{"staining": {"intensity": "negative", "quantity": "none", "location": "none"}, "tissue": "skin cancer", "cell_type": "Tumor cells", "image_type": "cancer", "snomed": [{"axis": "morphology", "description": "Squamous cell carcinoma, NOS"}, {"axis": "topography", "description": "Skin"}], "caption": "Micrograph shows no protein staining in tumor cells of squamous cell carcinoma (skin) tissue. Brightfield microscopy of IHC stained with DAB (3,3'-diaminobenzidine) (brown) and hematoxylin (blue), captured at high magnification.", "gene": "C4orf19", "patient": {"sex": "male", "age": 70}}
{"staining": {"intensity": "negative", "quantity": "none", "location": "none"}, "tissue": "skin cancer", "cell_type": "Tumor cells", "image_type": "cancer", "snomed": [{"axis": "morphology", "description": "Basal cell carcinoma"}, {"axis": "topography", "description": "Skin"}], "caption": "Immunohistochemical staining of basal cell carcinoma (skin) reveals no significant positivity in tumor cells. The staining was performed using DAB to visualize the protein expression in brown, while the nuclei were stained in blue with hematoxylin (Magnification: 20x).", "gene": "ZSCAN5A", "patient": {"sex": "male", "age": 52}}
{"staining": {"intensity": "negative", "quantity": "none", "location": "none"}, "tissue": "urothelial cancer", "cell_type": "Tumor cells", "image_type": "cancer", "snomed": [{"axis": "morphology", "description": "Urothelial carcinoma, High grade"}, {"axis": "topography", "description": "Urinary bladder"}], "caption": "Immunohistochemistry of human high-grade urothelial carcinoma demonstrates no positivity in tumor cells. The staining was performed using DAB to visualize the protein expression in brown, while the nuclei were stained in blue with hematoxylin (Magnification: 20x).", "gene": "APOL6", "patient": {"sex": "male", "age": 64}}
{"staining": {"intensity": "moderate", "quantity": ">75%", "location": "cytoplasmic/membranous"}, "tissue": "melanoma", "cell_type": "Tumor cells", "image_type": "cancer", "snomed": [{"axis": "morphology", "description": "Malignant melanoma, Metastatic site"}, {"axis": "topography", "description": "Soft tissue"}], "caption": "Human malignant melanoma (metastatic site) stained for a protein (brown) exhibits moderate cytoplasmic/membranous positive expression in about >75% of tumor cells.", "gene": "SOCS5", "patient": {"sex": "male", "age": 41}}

========================

The complete listing must be printed again exactly as given.

{"staining": {"intensity": "negative", "quantity": "none", "location": "none"}, "tissue": "skin cancer", "cell_type": "Tumor cells", "image_type": "cancer", "snomed": [{"axis": "morphology", "description": "Squamous cell carcinoma, NOS"}, {"axis": "topography", "description": "Skin"}], "caption": "Micrograph shows no protein staining in tumor cells of squamous cell carcinoma (skin) tissue. Brightfield microscopy of IHC stained with DAB (3,3'-diaminobenzidine) (brown) and hematoxylin (blue), captured at high magnification.", "gene": "C4orf19", "patient": {"sex": "male", "age": 70}}
{"staining": {"intensity": "negative", "quantity": "none", "location": "none"}, "tissue": "skin cancer", "cell_type": "Tumor cells", "image_type": "cancer", "snomed": [{"axis": "morphology", "description": "Basal cell carcinoma"}, {"axis": "topography", "description": "Skin"}], "caption": "Immunohistochemical staining of basal cell carcinoma (skin) reveals no significant positivity in tumor cells. The staining was performed using DAB to visualize the protein expression in brown, while the nuclei were stained in blue with hematoxylin (Magnification: 20x).", "gene": "ZSCAN5A", "patient": {"sex": "male", "age": 52}}
{"staining": {"intensity": "negative", "quantity": "none", "location": "none"}, "tissue": "urothelial cancer", "cell_type": "Tumor cells", "image_type": "cancer", "snomed": [{"axis": "morphology", "description": "Urothelial carcinoma, High grade"}, {"axis": "topography", "description": "Urinary bladder"}], "caption": "Immunohistochemistry of human high-grade urothelial carcinoma demonstrates no positivity in tumor cells. The staining was performed using DAB to visualize the protein expression in brown, while the nuclei were stained in blue with hematoxylin (Magnification: 20x).", "gene": "APOL6", "patient": {"sex": "male", "age": 64}}
{"staining": {"intensity": "moderate", "quantity": ">75%", "location": "cytoplasmic/membranous"}, "tissue": "melanoma", "cell_type": "Tumor cells", "image_type": "cancer", "snomed": [{"axis": "morphology", "description": "Malignant melanoma, Metastatic site"}, {"axis": "topography", "description": "Soft tissue"}], "caption": "Human malignant melanoma (metastatic site) stained for a protein (brown) exhibits moderate cytoplasmic/membranous positive expression in about >75% of tumor cells.", "gene": "SOCS5", "patient": {"sex": "male", "age": 41}}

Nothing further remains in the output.